Almost every home in America with children under the age of eight uses mobile devices, televisions and personal computers.  While technology can serve us, over exposure to screens can have a negative impact on the cognitive and emotional development of our kids. It can also delay language development in toddlers and impair social skills.  I teach parents to empower your children around screen time decision-making, giving them the autonomy and power to make good decisions for themselves.


For many families, the teenage years are marked by stress and anxiety. As parents, we may struggle when our children--once compliant and sweet--begin to speak up for themselves in new (and surprising) ways. Sometimes overnight, we are knocked off the pedestal in the eyes of our children, who no longer depend on us to meet their every need. This blow can feel like a huge loss. 


Because our teenage years feel closer to our own memories than the younger childhood years, we may think we know what is best for our teens. The stakes of parenting may also feel higher during the teenage years because they mark our last chance to exert influence over (aka control) our kids before they face the world on their own. 


When we approach this transition from a place of fear, we seek to control our children and limit their choices. Assuming we know what’s best can create disconnection and resentment. In addition, we may miss important opportunities to engage in dialogue with our teenagers about what they need from us, which in turn creates deeper connections. 

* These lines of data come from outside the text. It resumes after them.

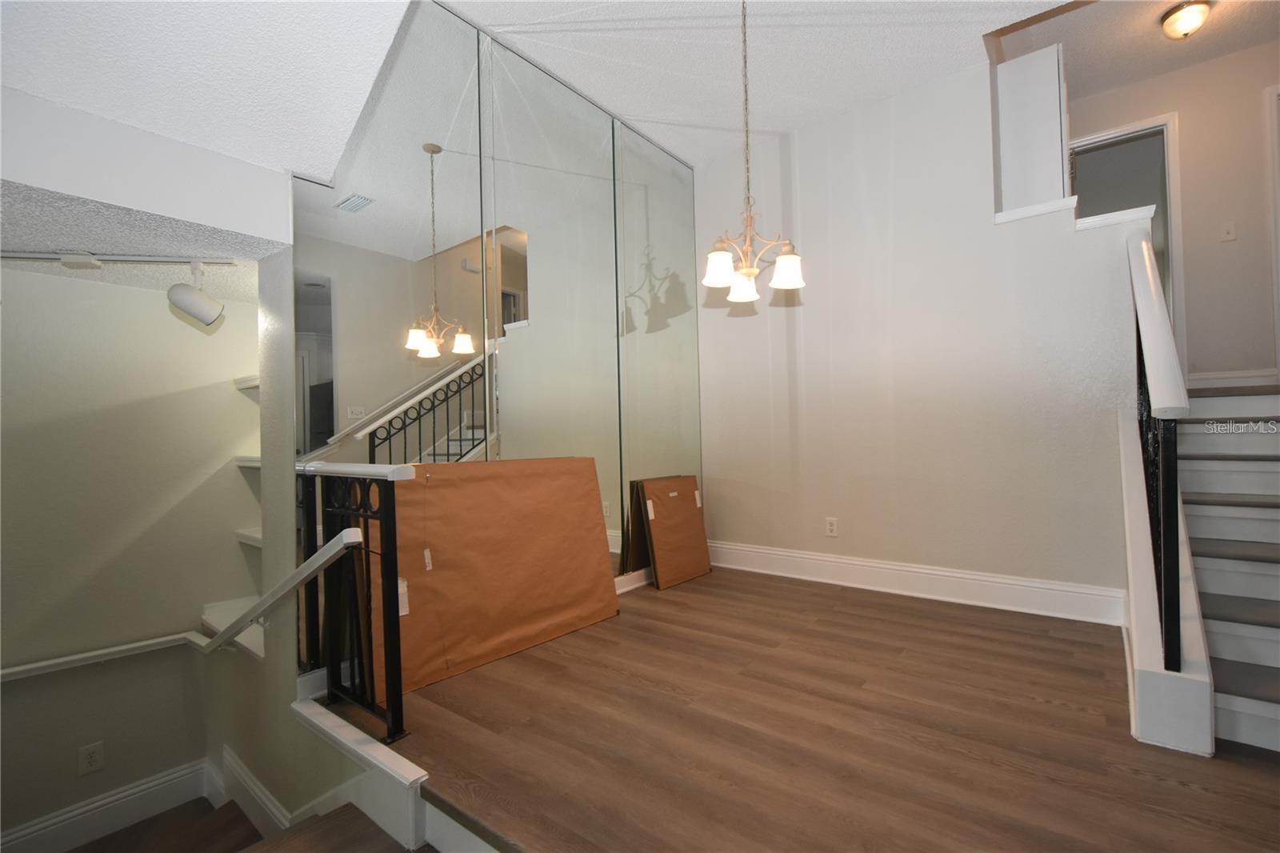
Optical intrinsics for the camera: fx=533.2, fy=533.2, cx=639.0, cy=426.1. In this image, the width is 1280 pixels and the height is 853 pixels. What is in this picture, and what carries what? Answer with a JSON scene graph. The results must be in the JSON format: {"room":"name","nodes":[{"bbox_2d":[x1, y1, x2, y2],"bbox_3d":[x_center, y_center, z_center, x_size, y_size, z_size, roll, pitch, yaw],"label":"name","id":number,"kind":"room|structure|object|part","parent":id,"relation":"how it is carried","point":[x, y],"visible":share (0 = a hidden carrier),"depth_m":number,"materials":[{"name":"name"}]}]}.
{"room":"dining room","nodes":[
{"label":"dining room","id":0,"kind":"room"},
{"bbox_2d":[0,262,259,846],"bbox_3d":[-2.517,0.643,2.221,0.148,3.110,2.187,-2,-1,38],"label":"stairwell wall","id":1,"kind":"structure","parent":0,"point":[131,294],"depth_m":2.36,"materials":[{"name":"paint"}]},
{"bbox_2d":[77,740,104,774],"bbox_3d":[-2.379,1.441,2.315,0.009,0.116,0.069,-2,-1,38],"label":"wall outlet","id":2,"kind":"object","parent":1,"relation":"attached to","point":[94,759],"visible":0.98,"depth_m":2.31,"materials":[{"name":"white plastic"}]},
{"bbox_2d":[0,629,207,682],"bbox_3d":[-2.582,1.020,2.099,0.099,0.190,1.335,-2,-1,38],"label":"wall handrail","id":3,"kind":"object","parent":1,"relation":"attached to","point":[126,647],"visible":0.98,"depth_m":2.32,"materials":[{"name":"white"}]},
{"bbox_2d":[0,753,217,852],"bbox_3d":[-2.655,1.726,1.935,0.021,0.210,1.828,-2,-1,38],"label":"baseboard","id":4,"kind":"structure","parent":1,"relation":"attached to","point":[156,782],"depth_m":2.35,"materials":[{"name":"white paint"}]},
{"bbox_2d":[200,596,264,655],"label":"ledge","id":5,"kind":"object","parent":1,"relation":"attached to","point":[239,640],"visible":0.39,"depth_m":2.49,"materials":[{"name":"white"}]},
{"bbox_2d":[232,374,259,391],"bbox_3d":[-1.839,-0.215,2.685,0.360,0.048,0.268,-2,-1,38],"label":"wall shelf","id":6,"kind":"object","parent":1,"relation":"attached to","point":[251,384],"visible":0.28,"depth_m":2.63,"materials":[{"name":"white"}]},
{"bbox_2d":[233,455,260,467],"bbox_3d":[-1.710,0.176,2.653,0.642,0.051,0.313,-2,-1,38],"label":"wall shelf","id":7,"kind":"object","parent":1,"relation":"attached to","point":[244,461],"visible":0.27,"depth_m":2.63,"materials":[{"name":"white"}]},
{"bbox_2d":[234,526,262,546],"bbox_3d":[-1.696,0.545,2.621,0.595,0.049,0.322,-2,-1,38],"label":"shelf","id":8,"kind":"object","parent":1,"relation":"attached to","point":[249,535],"visible":0.27,"depth_m":2.60,"materials":[{"name":"white"}]},
{"bbox_2d":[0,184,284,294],"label":"lower ceiling","id":9,"kind":"structure","parent":0,"point":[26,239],"depth_m":1.88,"materials":[{"name":"white paint"}]},
{"bbox_2d":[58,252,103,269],"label":"track connector","id":10,"kind":"object","parent":9,"relation":"attached to","point":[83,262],"visible":0.99,"depth_m":1.90,"materials":[{"name":"white"}]},
{"bbox_2d":[0,250,235,266],"bbox_3d":[-2.036,-0.630,1.881,0.147,0.047,0.543,-2,-1,38],"label":"light track","id":11,"kind":"object","parent":9,"relation":"attached to","point":[114,257],"visible":0.99,"depth_m":1.97,"materials":[{"name":"white metal"}]},
{"bbox_2d":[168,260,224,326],"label":"track light","id":12,"kind":"object","parent":11,"relation":"attached to","point":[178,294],"visible":1,"depth_m":2.02,"materials":[{"name":"white metal"}]},
{"bbox_2d":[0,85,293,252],"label":"ceiling soffit","id":13,"kind":"structure","parent":0,"point":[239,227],"depth_m":1.73,"materials":[{"name":"white paint"}]},
{"bbox_2d":[0,0,419,194],"bbox_3d":[-1.553,-1.368,1.209,1.891,0.880,1.979,-2,-1,38],"label":"sloped ceiling","id":14,"kind":"structure","parent":0,"point":[329,160],"depth_m":1.67,"materials":[{"name":"white paint"}]},
{"bbox_2d":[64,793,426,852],"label":"lower staircase","id":15,"kind":"structure","parent":0,"point":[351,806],"depth_m":1.90,"materials":[{"name":"brown wood"}]},
{"bbox_2d":[208,248,408,849],"bbox_3d":[-1.136,0.235,1.963,1.522,3.321,0.182,-2,-1,38],"label":"stairwell wall","id":16,"kind":"structure","parent":0,"point":[337,782],"depth_m":2.07,"materials":[{"name":"paint"}]},
{"bbox_2d":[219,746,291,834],"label":"baseboard","id":17,"kind":"structure","parent":16,"relation":"attached to","point":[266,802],"depth_m":2.25,"materials":[{"name":"white paint"}]},
{"bbox_2d":[204,527,361,655],"bbox_3d":[-1.457,0.659,2.085,1.395,0.669,0.104,-2,-1,38],"label":"handrail","id":18,"kind":"object","parent":16,"relation":"attached to","point":[297,573],"visible":0.98,"depth_m":1.85,"materials":[{"name":"white"}]},
{"bbox_2d":[295,0,702,667],"bbox_3d":[-0.454,-0.390,2.967,0.128,3.146,2.658,-2,-1,38],"label":"mirrored wall","id":19,"kind":"structure","parent":0,"point":[519,441],"depth_m":2.17,"materials":[{"name":"mirror"}]},
{"bbox_2d":[613,567,651,594],"bbox_3d":[-0.245,0.962,3.069,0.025,0.131,2.505,-2,-1,38],"label":"baseboard","id":20,"kind":"structure","parent":19,"relation":"attached to","point":[634,585],"depth_m":3.33,"materials":[{"name":"white paint"}]},
{"bbox_2d":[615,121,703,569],"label":"mirror panel","id":21,"kind":"object","parent":19,"relation":"attached to","point":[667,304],"visible":0.87,"depth_m":3.59,"materials":[{"name":"mirror"}]},
{"bbox_2d":[442,0,1113,168],"bbox_3d":[0.599,-2.051,1.497,3.747,0.177,4.510,-2,-1,38],"label":"ceiling","id":22,"kind":"structure","parent":0,"point":[662,108],"depth_m":2.82,"materials":[{"name":"white paint"}]},
{"bbox_2d":[700,0,804,304],"bbox_3d":[0.448,-1.242,2.240,0.423,1.389,0.417,-2,-1,38],"label":"chandelier","id":23,"kind":"object","parent":22,"relation":"hanging from","point":[782,259],"visible":1,"depth_m":2.20,"materials":[{"name":"metal"}]},
{"bbox_3d":[0.330,-0.659,2.235,0.137,0.125,0.142,-2,-1,38],"label":"shade","id":24,"kind":"part","parent":23,"relation":"part of","materials":[{"name":"white glass"}]},
{"bbox_3d":[0.453,-0.623,2.383,0.142,0.123,0.146,-2,-1,38],"label":"shade","id":25,"kind":"part","parent":23,"relation":"part of","materials":[{"name":"white glass"}]},
{"bbox_3d":[0.610,-0.644,2.228,0.137,0.124,0.141,-2,-1,38],"label":"shade","id":26,"kind":"part","parent":23,"relation":"part of","materials":[{"name":"white glass"}]},
{"bbox_2d":[313,565,1279,852],"bbox_3d":[0.878,1.112,1.986,3.972,0.264,3.561,-2,-1,38],"label":"floor","id":27,"kind":"structure","parent":0,"point":[1018,632],"depth_m":1.65,"materials":[{"name":"brown wood"}]},
{"bbox_2d":[296,460,413,745],"bbox_3d":[-1.004,0.547,1.850,0.696,0.929,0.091,-2,-1,38],"label":"stair railing","id":28,"kind":"object","parent":27,"relation":"on","point":[394,530],"visible":0.83,"depth_m":1.78,"materials":[{"name":"black metal"}]},
{"bbox_2d":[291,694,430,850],"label":"low wall","id":29,"kind":"structure","parent":27,"relation":"attached to","point":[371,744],"depth_m":1.58,"materials":[{"name":"white paint"}]},
{"bbox_2d":[368,456,619,698],"bbox_3d":[-0.613,0.588,2.486,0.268,0.887,1.238,-2,-1,38],"label":"wrapped panel","id":30,"kind":"object","parent":27,"relation":"on","point":[610,610],"visible":0.8,"depth_m":2.38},
{"bbox_2d":[633,473,712,590],"bbox_3d":[0.229,0.680,3.548,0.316,0.660,0.486,-2,-1,38],"label":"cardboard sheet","id":31,"kind":"object","parent":27,"relation":"on","point":[705,555],"visible":0.97,"depth_m":3.49,"materials":[{"name":"brown"}]},
{"bbox_2d":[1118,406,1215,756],"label":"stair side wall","id":32,"kind":"structure","parent":27,"relation":"on","point":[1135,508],"depth_m":1.71,"materials":[{"name":"white paint"}]},
{"bbox_2d":[1175,382,1279,756],"bbox_3d":[2.684,0.390,2.096,1.170,1.127,2.411,-2,-1,38],"label":"staircase","id":33,"kind":"structure","parent":27,"relation":"on","point":[1230,682],"depth_m":2.11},
{"bbox_2d":[1128,224,1187,666],"bbox_3d":[1.936,-0.061,2.020,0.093,1.692,1.166,-2,-1,38],"label":"stair railing","id":34,"kind":"object","parent":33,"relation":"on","point":[1178,600],"visible":0.87,"depth_m":1.69,"materials":[{"name":"black metal"}]},
{"bbox_2d":[696,59,1150,610],"bbox_3d":[1.495,-0.554,3.262,2.584,3.117,0.131,-2,-1,38],"label":"back wall","id":35,"kind":"structure","parent":0,"point":[742,324],"depth_m":3.08,"materials":[{"name":"white paint"}]},
{"bbox_2d":[824,516,838,536],"bbox_3d":[1.220,0.636,3.388,0.072,0.116,0.009,-2,-1,38],"label":"wall outlet","id":36,"kind":"object","parent":35,"relation":"attached to","point":[833,526],"visible":0.98,"depth_m":3.38,"materials":[{"name":"white plastic"}]},
{"bbox_2d":[706,540,1124,625],"bbox_3d":[1.373,0.896,3.248,2.446,0.163,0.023,-2,-1,38],"label":"baseboard","id":37,"kind":"structure","parent":35,"relation":"attached to","point":[800,555],"depth_m":3.01,"materials":[{"name":"white paint"}]},
{"bbox_2d":[993,41,1071,214],"bbox_3d":[2.191,-1.516,3.036,0.420,1.014,0.412,-2,-1,38],"label":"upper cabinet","id":38,"kind":"object","parent":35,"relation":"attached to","point":[1048,93],"visible":0.79,"depth_m":2.86,"materials":[{"name":"white paint"}]},
{"bbox_2d":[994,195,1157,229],"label":"ledge trim","id":39,"kind":"structure","parent":35,"relation":"attached to","point":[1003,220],"depth_m":2.69,"materials":[{"name":"white paint"}]},
{"bbox_2d":[980,0,1279,97],"bbox_3d":[2.813,-2.349,2.584,2.459,0.124,2.670,-2,-1,38],"label":"stairwell ceiling","id":40,"kind":"structure","parent":0,"point":[1158,70],"depth_m":3.14,"materials":[{"name":"paint"}]},
{"bbox_2d":[1159,0,1212,38],"bbox_3d":[2.933,-2.164,2.865,0.196,0.141,0.200,-2,-1,38],"label":"ceiling light","id":41,"kind":"object","parent":40,"relation":"attached to","point":[1183,16],"visible":0.99,"depth_m":2.83,"materials":[{"name":"white glass"}]},
{"bbox_2d":[1068,40,1279,385],"bbox_3d":[3.718,-1.148,3.452,2.546,2.491,0.126,-2,-1,38],"label":"hallway wall","id":42,"kind":"structure","parent":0,"point":[1238,242],"depth_m":3.37,"materials":[{"name":"beige paint"}]},
{"bbox_2d":[1070,109,1183,361],"bbox_3d":[3.195,-0.959,3.646,0.865,2.062,0.302,-2,-1,38],"label":"doorway","id":43,"kind":"object","parent":42,"relation":"in","point":[1150,128],"visible":0.34,"depth_m":3.42,"materials":[{"name":"white paint"}]},
{"bbox_2d":[1219,220,1235,241],"bbox_3d":[3.681,-1.221,3.334,0.070,0.115,0.018,-2,-1,38],"label":"light switch","id":44,"kind":"object","parent":42,"relation":"attached to","point":[1228,230],"visible":0.97,"depth_m":3.33,"materials":[{"name":"white plastic"}]},
{"bbox_2d":[1187,368,1278,388],"bbox_3d":[3.667,-0.287,3.289,0.581,0.115,0.018,-2,-1,38],"label":"baseboard","id":45,"kind":"structure","parent":42,"relation":"attached to","point":[1206,376],"depth_m":3.29,"materials":[{"name":"white paint"}]},
{"bbox_2d":[1264,86,1279,382],"bbox_3d":[4.120,-1.076,3.012,0.779,1.882,0.165,-2,-1,38],"label":"door frame","id":46,"kind":"structure","parent":42,"relation":"attached to","point":[1274,130],"depth_m":3.20,"materials":[{"name":"white paint"}]}
]}

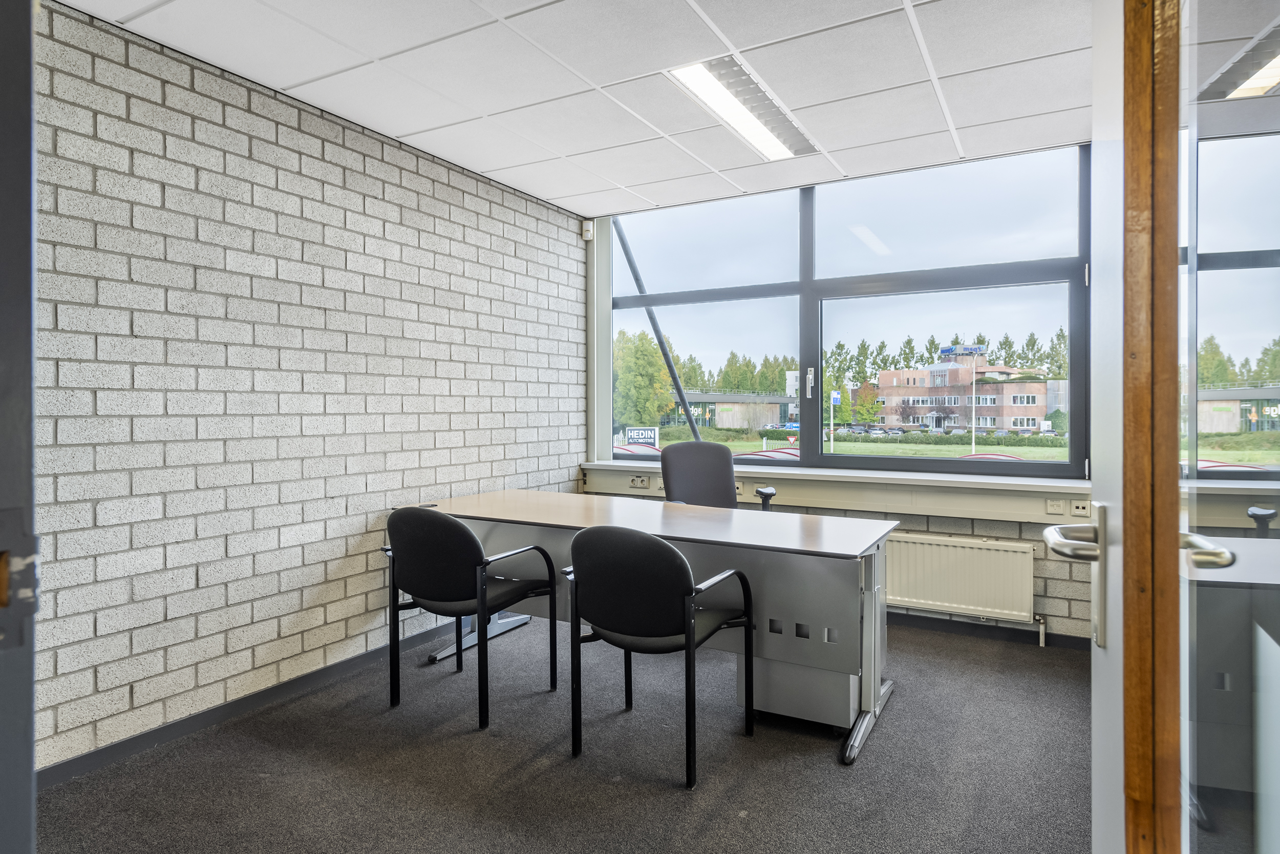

When we are able to shift our definition of connection (even as our children begin to spend more time in their bedroom, with friends and away from the family unit), we lay the groundwork for a solid relationship with our children during the adult years. By keeping our gaze turned inward, we can also observe the places where we’re still seeking to control our children and identify opportunities to step back in our parenting, which allows us to see our kids challenge themselves, fail, and grow.


I work with parents to create new ways to connect with your teenagers based on self awareness.